Collected data
══════

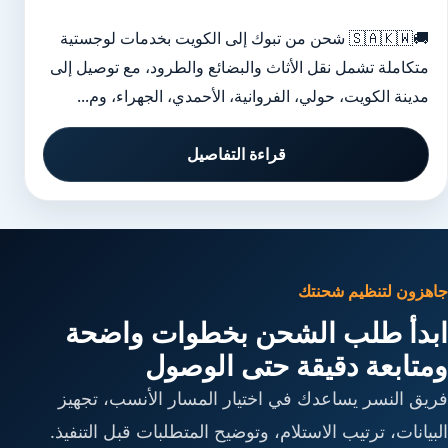
🚚🇸🇦🇰🇼 شحن من تبوك إلى الكويت بخدمات لوجستية
متكاملة تشمل نقل الأثاث والبضائع والطرود، مع توصيل إلى
مدينة الكويت، حولي، الفروانية، الأحمدي، الجهراء، وم...
قراءة التفاصيل
جاهزون لتنظيم شحنتك
ابدأ طلب الشحن بخطوات واضحة
ومتابعة دقيقة حتى الوصول
فريق النسر يساعدك في اختيار المسار الأنسب، تجهيز
البيانات، ترتيب الاستلام، وتوضيح المتطلبات قبل التنفيذ.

══════

Brief
The copy should hold every entry above word for word and none of the pictures.

Completed exercise
🚚🇸🇦🇰🇼 شحن من تبوك إلى الكويت بخدمات لوجستية
متكاملة تشمل نقل الأثاث والبضائع والطرود، مع توصيل إلى
مدينة الكويت، حولي، الفروانية، الأحمدي، الجهراء، وم...
قراءة التفاصيل
جاهزون لتنظيم شحنتك
ابدأ طلب الشحن بخطوات واضحة
ومتابعة دقيقة حتى الوصول
فريق النسر يساعدك في اختيار المسار الأنسب، تجهيز
البيانات، ترتيب الاستلام، وتوضيح المتطلبات قبل التنفيذ.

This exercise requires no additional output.